Several organizations and denominations of Baptist churches have issued statements and resolutions about homosexuality.

===International denominations===
====Fundamentalist position====
In some Independent Baptist churches, there are anti-LGBT activists.

====Conservative position====
The vast majority of Baptist denominations around the world hold a conservative view on homosexuality, like those gathered in the Baptist World Alliance. They only support sexuality in marriage between a man and a woman, but show sympathy and respect towards LGBT people. Churches thus see themselves as “welcoming, but not affirming”. This expression has its origin in the book Welcoming but Not Affirming: An Evangelical Response to Homosexuality published in 1998 by the American Baptist theologian Stanley Grenz.

====Inclusive position====
The Association of Welcoming and Affirming Baptists is made up of Baptist churches, organizations, and individuals who welcome and affirm people regardless of sexual orientation or gender identity, and advocate for LGBTQ people inclusion within Baptist faith communities.

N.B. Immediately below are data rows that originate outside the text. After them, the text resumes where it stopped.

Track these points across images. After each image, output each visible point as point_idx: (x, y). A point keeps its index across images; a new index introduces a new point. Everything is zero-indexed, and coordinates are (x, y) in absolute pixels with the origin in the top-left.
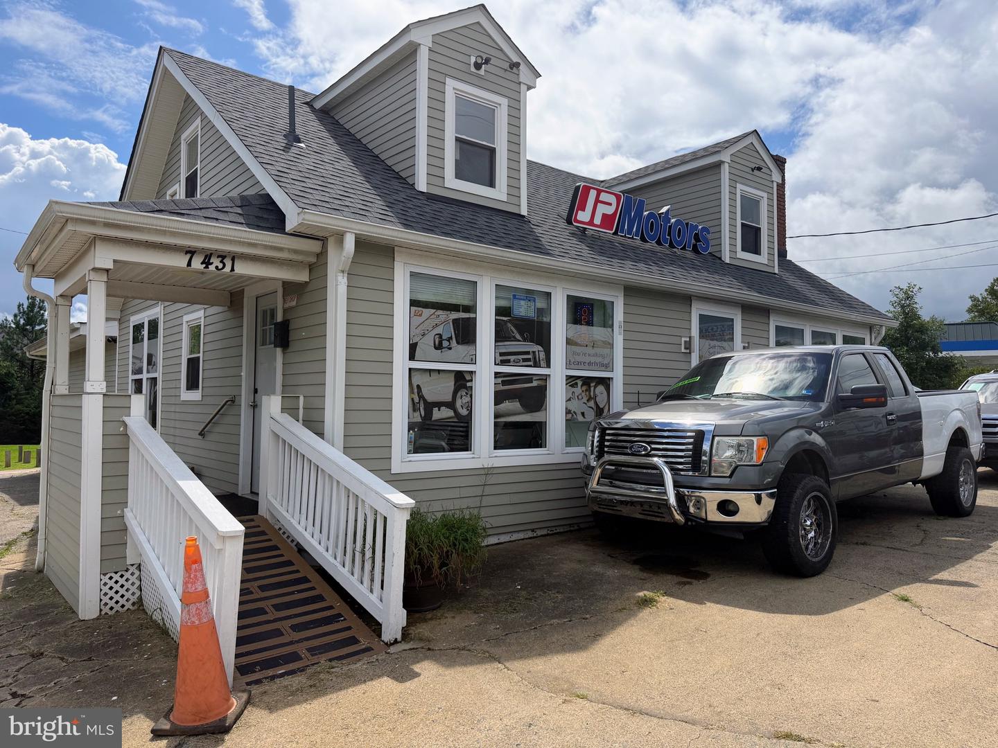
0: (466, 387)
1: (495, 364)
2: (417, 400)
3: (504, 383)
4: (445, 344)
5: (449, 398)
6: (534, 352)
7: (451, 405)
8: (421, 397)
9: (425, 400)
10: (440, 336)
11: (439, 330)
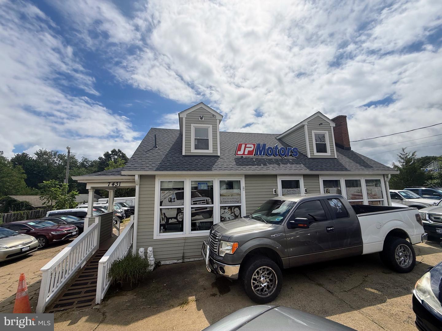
1: (191, 205)
2: (163, 217)
3: (195, 210)
4: (173, 200)
5: (175, 216)
6: (207, 200)
9: (166, 217)
11: (171, 196)
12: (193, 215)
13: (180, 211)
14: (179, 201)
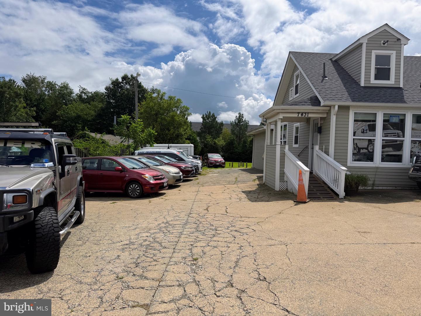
0: (372, 143)
1: (383, 137)
2: (355, 147)
3: (386, 142)
4: (365, 131)
5: (366, 147)
6: (398, 133)
7: (367, 149)
8: (357, 146)
9: (358, 147)
10: (364, 129)
11: (363, 128)
12: (384, 147)
13: (371, 142)
14: (371, 133)
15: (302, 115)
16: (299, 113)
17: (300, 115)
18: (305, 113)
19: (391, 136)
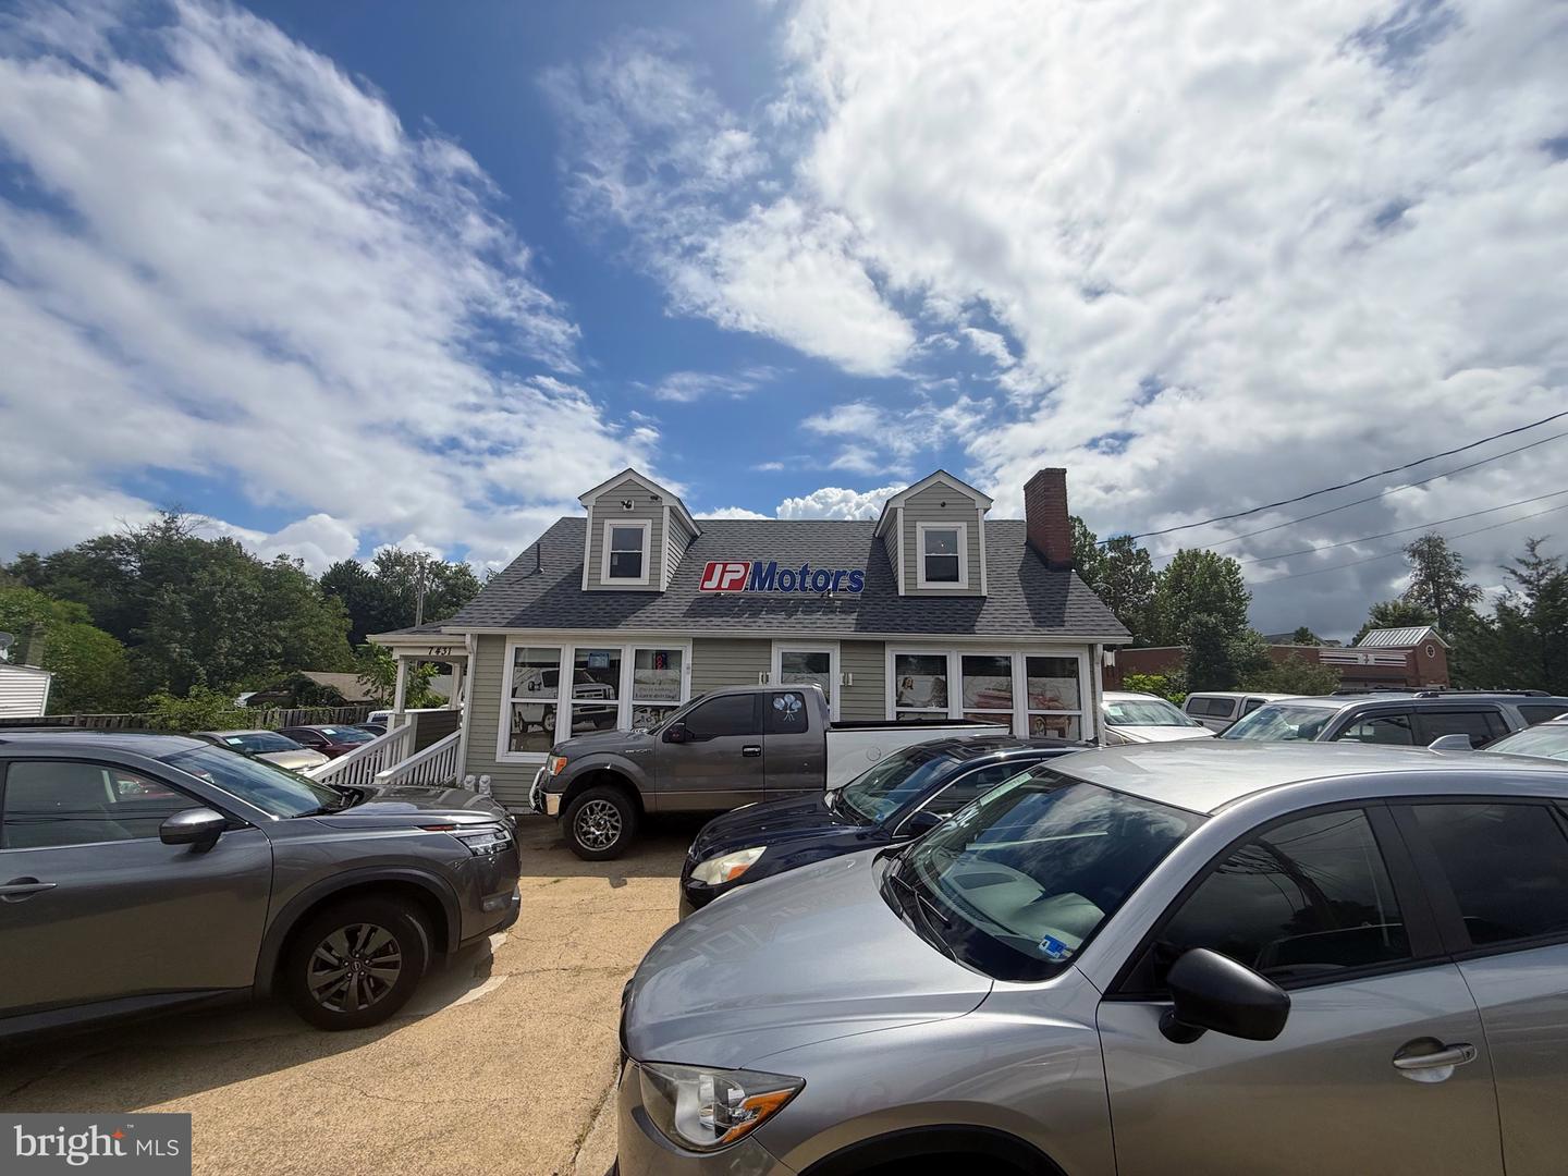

===National denominations===
====Neutral position====
Some Baptist denominations do not have official beliefs about marriage in a confession of faith and invoke congregationalism to leave the choice to each church to decide.
- The Canadian Association for Baptist Freedoms
- The American Baptist Churches USA released a statement following the legalization of same-sex marriage by the Supreme Court of the United States saying that the denomination will "respect and will continue to respect congregational freedom on this issue." While the General Board had previously voted to define marriage as "between one man and one woman," the denomination did not adopt the policy statement. The ABCUSA "allows individual congregations to decide whether to ordain LGBT clergy or perform same-sex marriages" and does not have a denomination-wide policy.
- The Progressive National Baptist Convention (USA) does not have an official position and, like many Baptist denominations, allows individual congregations to determine their own view. As a result, some congregations have performed blessings and marriages for same-sex couples.
- The Cooperative Baptist Fellowship (USA) allows individual organizations and churches to support or fund gay rights advocacy if they so choose, but it is not required or prohibited. In February 2018, the association removed a statement from its hiring policy prohibiting the hiring of LGBT staff members or sending LGBT missionaries, mentioning that leadership positions were reserved for those living in faithful celibacy in marriage between a woman and a man. In June 2018, the Affirming Network for full LGBTQ inclusion and affirmation was founded.
- The National Baptist Convention, USA passed a resolution in 2012 affirming that marriage is a union between a man and a woman, but mentioned that it leaves autonomy to each church to decide on the subject.
- The Baptist Union of Great Britain stated in a 2024 consultation that the Council upholds the liberty of the local church to appoint ministry according to their governing documents.
- The Open Baptists Association (Australia)

====Inclusive position====
Some Baptist denominations supports same-sex marriage.
- The Alliance of Baptists (USA).
- The Aliança de Batistas do Brasil.
- The Fraternidad de Iglesias Bautistas de Cuba.